▸ **WORKING DATA**:
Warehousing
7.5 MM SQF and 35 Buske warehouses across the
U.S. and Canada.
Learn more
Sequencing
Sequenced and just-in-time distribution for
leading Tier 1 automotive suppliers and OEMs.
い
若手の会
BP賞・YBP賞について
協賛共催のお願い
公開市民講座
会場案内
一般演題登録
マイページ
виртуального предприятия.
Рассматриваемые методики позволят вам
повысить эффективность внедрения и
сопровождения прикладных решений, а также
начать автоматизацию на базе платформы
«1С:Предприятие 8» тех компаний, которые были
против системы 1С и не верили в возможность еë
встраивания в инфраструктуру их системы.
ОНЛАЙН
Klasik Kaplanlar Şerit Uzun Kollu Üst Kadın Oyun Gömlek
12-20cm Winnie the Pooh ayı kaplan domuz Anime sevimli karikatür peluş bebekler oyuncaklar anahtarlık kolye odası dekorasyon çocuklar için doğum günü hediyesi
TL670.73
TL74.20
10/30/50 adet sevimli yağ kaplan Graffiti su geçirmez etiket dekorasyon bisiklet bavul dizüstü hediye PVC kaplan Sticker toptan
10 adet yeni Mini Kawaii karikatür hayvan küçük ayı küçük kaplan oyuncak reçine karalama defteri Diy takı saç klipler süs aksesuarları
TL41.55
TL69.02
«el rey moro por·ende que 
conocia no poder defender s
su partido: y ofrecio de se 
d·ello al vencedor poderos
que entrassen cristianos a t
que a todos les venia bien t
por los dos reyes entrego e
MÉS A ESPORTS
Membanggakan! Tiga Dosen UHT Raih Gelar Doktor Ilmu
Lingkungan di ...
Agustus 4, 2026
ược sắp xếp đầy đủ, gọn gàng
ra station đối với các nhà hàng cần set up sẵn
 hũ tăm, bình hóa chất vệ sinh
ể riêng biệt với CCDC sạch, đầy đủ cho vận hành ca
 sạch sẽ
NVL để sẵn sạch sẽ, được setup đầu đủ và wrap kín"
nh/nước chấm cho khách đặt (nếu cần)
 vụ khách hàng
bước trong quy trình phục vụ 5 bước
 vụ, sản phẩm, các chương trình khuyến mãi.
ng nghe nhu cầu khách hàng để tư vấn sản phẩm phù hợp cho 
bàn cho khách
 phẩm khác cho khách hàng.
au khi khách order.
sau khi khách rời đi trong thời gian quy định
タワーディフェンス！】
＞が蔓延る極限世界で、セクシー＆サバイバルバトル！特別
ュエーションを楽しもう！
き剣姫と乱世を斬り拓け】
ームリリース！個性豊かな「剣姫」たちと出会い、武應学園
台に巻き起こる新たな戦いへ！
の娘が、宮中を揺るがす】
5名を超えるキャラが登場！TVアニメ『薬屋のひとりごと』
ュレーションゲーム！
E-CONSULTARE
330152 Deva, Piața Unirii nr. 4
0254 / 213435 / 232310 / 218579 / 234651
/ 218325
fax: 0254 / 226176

* * *

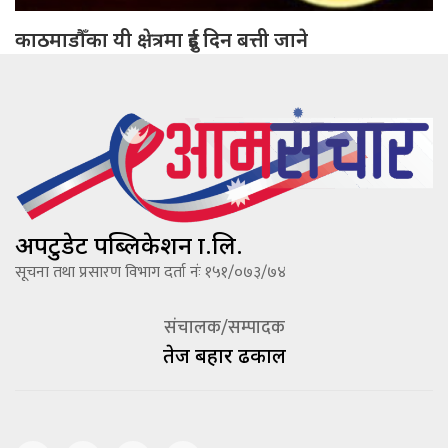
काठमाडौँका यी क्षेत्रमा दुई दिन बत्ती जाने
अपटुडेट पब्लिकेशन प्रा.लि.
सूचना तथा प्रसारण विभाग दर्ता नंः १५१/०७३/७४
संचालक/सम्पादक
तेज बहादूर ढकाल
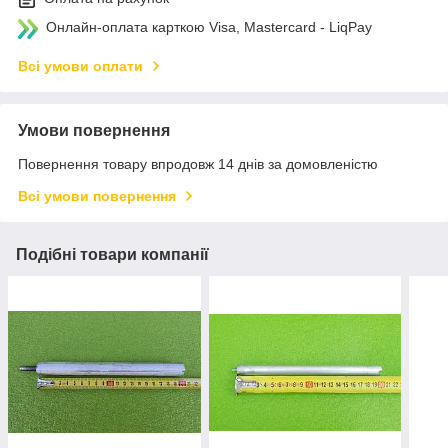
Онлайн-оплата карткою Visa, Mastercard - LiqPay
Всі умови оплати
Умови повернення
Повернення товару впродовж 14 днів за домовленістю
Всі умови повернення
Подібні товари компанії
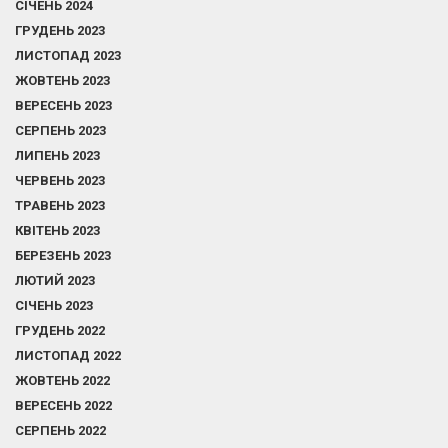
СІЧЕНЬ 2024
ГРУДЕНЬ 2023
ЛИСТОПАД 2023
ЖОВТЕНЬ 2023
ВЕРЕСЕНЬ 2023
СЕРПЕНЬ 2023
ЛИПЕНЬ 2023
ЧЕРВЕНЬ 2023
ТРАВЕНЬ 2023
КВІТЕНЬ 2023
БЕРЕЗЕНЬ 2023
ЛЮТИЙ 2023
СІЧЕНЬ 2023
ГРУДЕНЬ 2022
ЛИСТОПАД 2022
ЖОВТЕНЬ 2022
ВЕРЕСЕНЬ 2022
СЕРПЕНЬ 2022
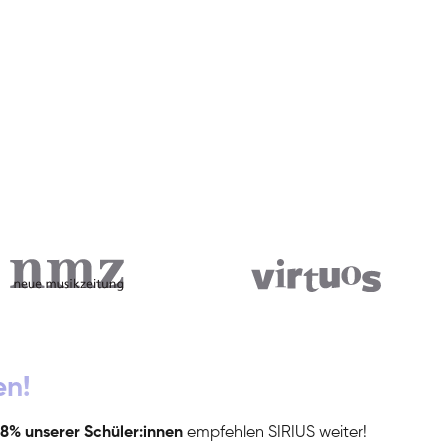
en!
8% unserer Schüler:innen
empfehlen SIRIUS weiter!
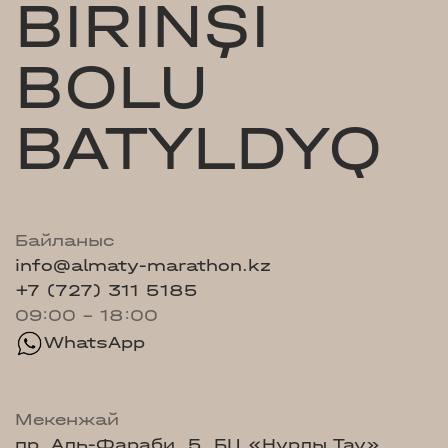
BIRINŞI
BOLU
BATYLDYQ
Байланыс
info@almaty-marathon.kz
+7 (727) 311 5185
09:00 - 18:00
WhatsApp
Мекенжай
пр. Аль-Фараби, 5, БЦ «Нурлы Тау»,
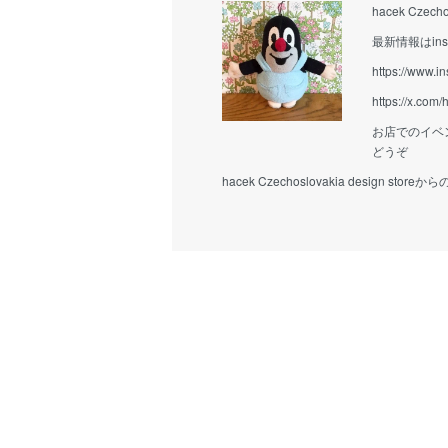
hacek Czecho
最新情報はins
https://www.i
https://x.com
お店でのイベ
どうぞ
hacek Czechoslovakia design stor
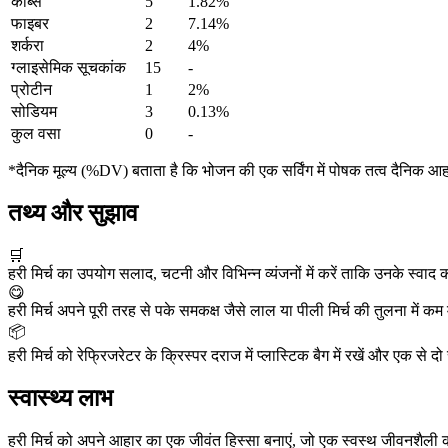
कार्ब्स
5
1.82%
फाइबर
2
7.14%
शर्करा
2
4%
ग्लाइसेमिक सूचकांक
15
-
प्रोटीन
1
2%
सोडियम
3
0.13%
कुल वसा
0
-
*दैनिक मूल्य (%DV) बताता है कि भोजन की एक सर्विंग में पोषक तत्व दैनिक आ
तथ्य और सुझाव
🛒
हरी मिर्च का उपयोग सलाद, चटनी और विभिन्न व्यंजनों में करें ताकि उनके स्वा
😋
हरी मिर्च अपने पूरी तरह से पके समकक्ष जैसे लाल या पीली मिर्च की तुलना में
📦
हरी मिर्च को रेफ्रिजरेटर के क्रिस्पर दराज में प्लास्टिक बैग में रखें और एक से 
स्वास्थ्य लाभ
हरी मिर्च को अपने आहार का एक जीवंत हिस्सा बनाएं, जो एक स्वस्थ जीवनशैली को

* * *

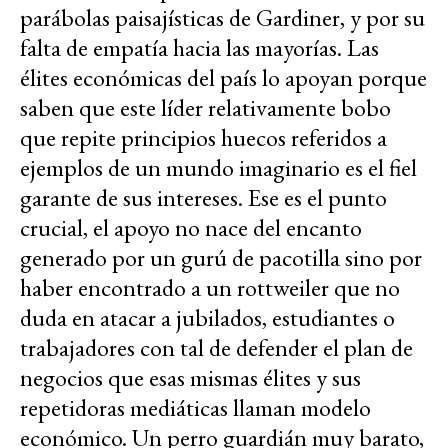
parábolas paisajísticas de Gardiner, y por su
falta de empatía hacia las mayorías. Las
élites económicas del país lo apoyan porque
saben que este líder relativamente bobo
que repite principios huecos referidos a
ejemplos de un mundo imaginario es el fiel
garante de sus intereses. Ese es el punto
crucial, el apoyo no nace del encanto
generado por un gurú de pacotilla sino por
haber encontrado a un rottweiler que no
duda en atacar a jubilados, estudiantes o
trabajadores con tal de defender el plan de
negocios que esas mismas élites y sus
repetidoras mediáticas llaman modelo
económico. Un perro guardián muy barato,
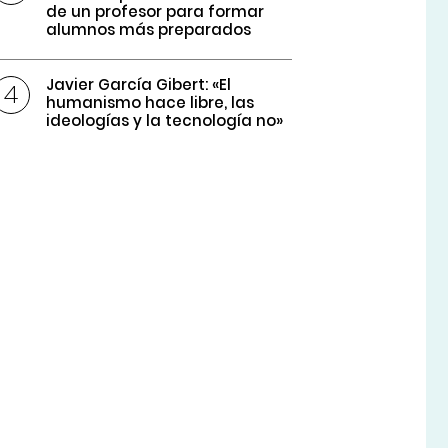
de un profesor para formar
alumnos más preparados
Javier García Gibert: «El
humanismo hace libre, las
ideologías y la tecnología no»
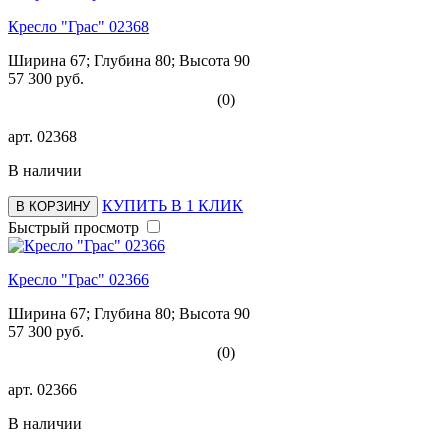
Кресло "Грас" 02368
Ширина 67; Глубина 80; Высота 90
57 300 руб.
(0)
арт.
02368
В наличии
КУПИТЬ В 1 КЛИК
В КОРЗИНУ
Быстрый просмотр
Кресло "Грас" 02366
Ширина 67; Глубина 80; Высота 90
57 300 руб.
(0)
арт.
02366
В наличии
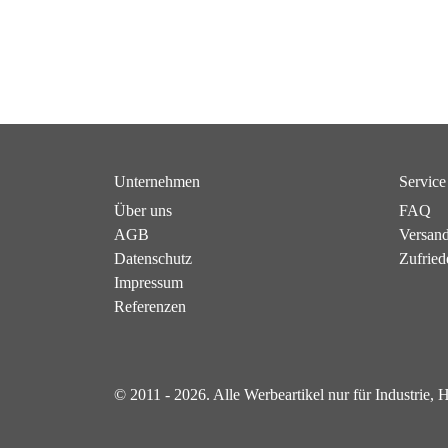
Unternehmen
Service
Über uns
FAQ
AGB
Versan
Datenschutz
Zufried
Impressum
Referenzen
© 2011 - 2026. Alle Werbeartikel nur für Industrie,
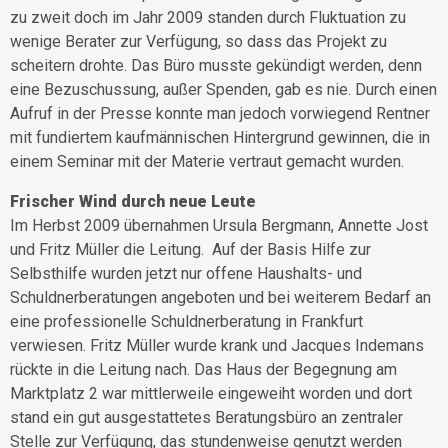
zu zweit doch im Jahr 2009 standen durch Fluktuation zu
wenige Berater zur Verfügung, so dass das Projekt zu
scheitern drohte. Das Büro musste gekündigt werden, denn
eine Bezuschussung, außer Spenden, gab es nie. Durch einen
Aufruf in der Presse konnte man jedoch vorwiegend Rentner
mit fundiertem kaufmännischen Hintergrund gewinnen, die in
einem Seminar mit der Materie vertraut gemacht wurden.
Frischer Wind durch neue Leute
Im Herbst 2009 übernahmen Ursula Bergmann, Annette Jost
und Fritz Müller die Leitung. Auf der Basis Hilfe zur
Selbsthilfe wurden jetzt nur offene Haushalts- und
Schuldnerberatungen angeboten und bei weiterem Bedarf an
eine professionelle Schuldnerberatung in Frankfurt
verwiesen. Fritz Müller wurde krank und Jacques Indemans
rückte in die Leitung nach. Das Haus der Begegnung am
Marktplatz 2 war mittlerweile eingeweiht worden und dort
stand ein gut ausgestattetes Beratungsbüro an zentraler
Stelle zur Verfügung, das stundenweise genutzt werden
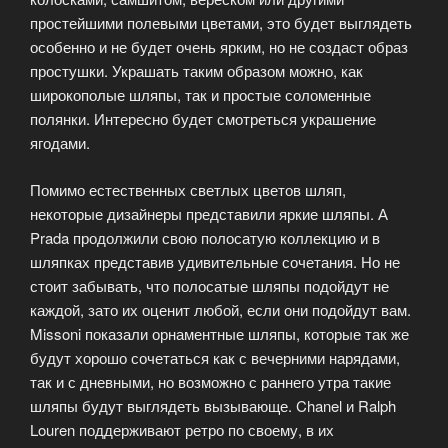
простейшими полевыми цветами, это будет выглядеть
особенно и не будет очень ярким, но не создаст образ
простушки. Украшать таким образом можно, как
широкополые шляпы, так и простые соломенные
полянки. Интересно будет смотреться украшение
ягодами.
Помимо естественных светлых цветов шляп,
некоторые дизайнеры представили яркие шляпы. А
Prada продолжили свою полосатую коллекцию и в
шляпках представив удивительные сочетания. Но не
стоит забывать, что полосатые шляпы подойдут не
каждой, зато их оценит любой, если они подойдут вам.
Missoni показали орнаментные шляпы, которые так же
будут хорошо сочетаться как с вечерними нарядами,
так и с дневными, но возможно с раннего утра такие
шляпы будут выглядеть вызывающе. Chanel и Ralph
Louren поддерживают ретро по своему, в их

▸ **HOW TO COMPLETE THIS TASK**: Of the lines above, retype only those from the line containing "Warehousing" through the line containing "10/30/50 adet sevimli", including both, exactly.

▸ **COMPLETED TASK**:
Warehousing
7.5 MM SQF and 35 Buske warehouses across the
U.S. and Canada.
Learn more
Sequencing
Sequenced and just-in-time distribution for
leading Tier 1 automotive suppliers and OEMs.
い
若手の会
BP賞・YBP賞について
協賛共催のお願い
公開市民講座
会場案内
一般演題登録
マイページ
виртуального предприятия.
Рассматриваемые методики позволят вам
повысить эффективность внедрения и
сопровождения прикладных решений, а также
начать автоматизацию на базе платформы
«1С:Предприятие 8» тех компаний, которые были
против системы 1С и не верили в возможность еë
встраивания в инфраструктуру их системы.
ОНЛАЙН
Klasik Kaplanlar Şerit Uzun Kollu Üst Kadın Oyun Gömlek
12-20cm Winnie the Pooh ayı kaplan domuz Anime sevimli karikatür peluş bebekler oyuncaklar anahtarlık kolye odası dekorasyon çocuklar için doğum günü hediyesi
TL670.73
TL74.20
10/30/50 adet sevimli yağ kaplan Graffiti su geçirmez etiket dekorasyon bisiklet bavul dizüstü hediye PVC kaplan Sticker toptan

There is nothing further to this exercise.